◆ **EXTRACT**
____________________
Georg Scholz, Lords of the World (1922) Photo © 2008 Museum Associates/LACMA |
In his war diary, Otto Dix wrote, “Lice, rats, barbed wire, fleas, grenades, bombs, holes, bodies, blood, schnapps, mice, cats, gas, guns, dirt, bullets, mortars, fire, steel: this is war! This is the work of the Devil!” He later translated those impressions to the Der Krieg cycle, five portfolios of etchings produced in the 1920s. Rather than the predictable pacifist stance, Dix viewed his front-line experiences with the Expressionists’ Neue Sachlichkeit, or new objectivity, insisting that real courage lay in seeing conflict as an inevitable and “natural phenomenon” of human life.
____________________
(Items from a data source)
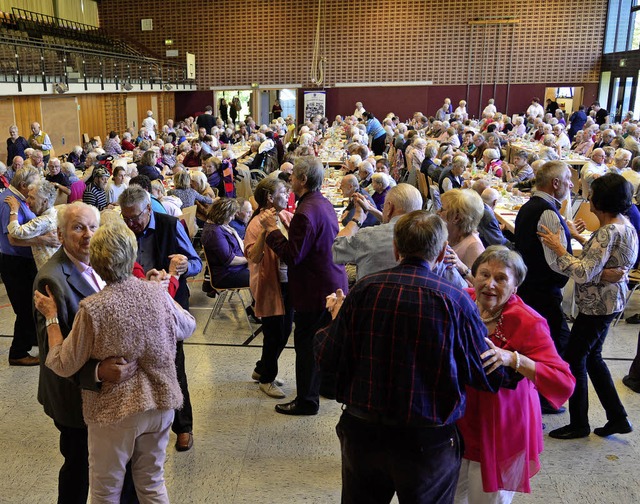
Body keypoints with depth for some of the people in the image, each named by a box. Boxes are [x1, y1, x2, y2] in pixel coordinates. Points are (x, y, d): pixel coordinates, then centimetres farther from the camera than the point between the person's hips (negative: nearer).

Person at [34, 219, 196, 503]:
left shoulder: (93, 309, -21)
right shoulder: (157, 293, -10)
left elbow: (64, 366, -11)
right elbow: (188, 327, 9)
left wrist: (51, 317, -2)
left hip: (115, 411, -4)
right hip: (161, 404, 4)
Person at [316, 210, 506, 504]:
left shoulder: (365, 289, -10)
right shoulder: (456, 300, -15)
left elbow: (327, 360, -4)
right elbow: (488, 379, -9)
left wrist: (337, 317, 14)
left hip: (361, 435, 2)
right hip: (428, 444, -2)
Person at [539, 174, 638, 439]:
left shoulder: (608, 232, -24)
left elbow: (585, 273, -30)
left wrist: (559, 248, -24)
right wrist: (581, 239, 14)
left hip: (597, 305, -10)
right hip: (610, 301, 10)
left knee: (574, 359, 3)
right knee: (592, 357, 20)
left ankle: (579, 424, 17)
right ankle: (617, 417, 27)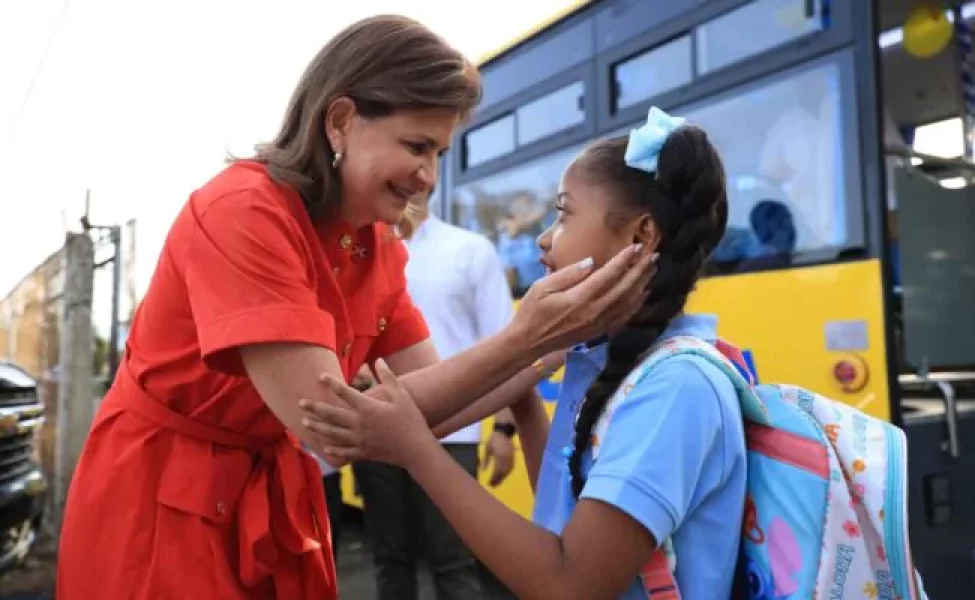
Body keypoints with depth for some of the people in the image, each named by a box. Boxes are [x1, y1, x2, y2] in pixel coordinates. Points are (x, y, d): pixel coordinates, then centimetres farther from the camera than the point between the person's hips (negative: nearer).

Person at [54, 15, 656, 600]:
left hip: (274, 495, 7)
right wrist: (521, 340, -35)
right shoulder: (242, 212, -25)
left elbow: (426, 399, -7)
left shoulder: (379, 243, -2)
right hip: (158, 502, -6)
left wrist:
____________________
◆ **ACTION ITEM A**
In the passage on Otto Dix, how many portfolios of etchings make up the Der Krieg cycle?
◆ **ACTION ITEM B**
Retype the passage on Otto Dix between "Georg Scholz, Lords" and "of human life.", inclusive.

◆ **WRITTEN SOLUTION A**
Five portfolios.

◆ **WRITTEN SOLUTION B**
Georg Scholz, Lords of the World (1922) Photo © 2008 Museum Associates/LACMA |
In his war diary, Otto Dix wrote, “Lice, rats, barbed wire, fleas, grenades, bombs, holes, bodies, blood, schnapps, mice, cats, gas, guns, dirt, bullets, mortars, fire, steel: this is war! This is the work of the Devil!” He later translated those impressions to the Der Krieg cycle, five portfolios of etchings produced in the 1920s. Rather than the predictable pacifist stance, Dix viewed his front-line experiences with the Expressionists’ Neue Sachlichkeit, or new objectivity, insisting that real courage lay in seeing conflict as an inevitable and “natural phenomenon” of human life.